> _PROVIDED RECORDS_
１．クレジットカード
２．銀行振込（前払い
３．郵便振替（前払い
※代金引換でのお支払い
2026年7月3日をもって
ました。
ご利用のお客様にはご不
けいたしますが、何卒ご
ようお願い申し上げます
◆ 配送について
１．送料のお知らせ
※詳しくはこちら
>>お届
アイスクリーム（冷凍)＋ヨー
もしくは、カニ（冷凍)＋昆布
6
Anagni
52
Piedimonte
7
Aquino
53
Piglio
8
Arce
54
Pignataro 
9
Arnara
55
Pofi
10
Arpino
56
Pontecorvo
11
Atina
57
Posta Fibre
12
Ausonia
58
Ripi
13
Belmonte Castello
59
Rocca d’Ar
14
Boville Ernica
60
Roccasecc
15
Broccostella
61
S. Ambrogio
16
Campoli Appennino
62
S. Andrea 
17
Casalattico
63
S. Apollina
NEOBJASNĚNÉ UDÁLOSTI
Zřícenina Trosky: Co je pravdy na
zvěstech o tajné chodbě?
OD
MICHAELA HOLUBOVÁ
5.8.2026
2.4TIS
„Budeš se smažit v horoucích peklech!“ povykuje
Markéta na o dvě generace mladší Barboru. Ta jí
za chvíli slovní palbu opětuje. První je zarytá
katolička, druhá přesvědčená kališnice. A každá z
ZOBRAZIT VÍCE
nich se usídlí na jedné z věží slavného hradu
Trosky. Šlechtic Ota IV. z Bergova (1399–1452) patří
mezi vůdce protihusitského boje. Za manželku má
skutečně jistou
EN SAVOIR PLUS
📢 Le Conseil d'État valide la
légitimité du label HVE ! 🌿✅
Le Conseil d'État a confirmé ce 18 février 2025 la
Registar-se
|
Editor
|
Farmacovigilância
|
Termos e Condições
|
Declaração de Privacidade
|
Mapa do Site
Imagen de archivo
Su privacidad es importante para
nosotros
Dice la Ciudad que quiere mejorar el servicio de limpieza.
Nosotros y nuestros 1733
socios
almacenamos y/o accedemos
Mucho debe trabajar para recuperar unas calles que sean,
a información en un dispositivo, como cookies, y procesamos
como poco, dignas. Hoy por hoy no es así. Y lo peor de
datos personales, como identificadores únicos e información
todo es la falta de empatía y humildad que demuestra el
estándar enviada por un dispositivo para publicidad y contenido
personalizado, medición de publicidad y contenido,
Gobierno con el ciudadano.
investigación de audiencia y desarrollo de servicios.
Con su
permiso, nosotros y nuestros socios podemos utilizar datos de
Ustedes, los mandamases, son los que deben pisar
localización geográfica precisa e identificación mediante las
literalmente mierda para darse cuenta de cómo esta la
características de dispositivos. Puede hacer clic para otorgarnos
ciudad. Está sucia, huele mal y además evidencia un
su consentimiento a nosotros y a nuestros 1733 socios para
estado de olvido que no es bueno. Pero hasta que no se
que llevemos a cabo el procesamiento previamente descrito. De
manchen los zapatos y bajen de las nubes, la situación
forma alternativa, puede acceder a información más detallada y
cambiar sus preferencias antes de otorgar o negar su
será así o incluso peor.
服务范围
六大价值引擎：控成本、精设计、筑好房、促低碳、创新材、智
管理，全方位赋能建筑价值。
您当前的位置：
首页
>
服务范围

> _YOUR TASK_
Show every line in the records above that contains the word "para".

> _SOLUTION FOR THIS EXERCISE_
Su privacidad es importante para
Mucho debe trabajar para recuperar unas calles que sean,
estándar enviada por un dispositivo para publicidad y contenido
literalmente mierda para darse cuenta de cómo esta la
características de dispositivos. Puede hacer clic para otorgarnos
su consentimiento a nosotros y a nuestros 1733 socios para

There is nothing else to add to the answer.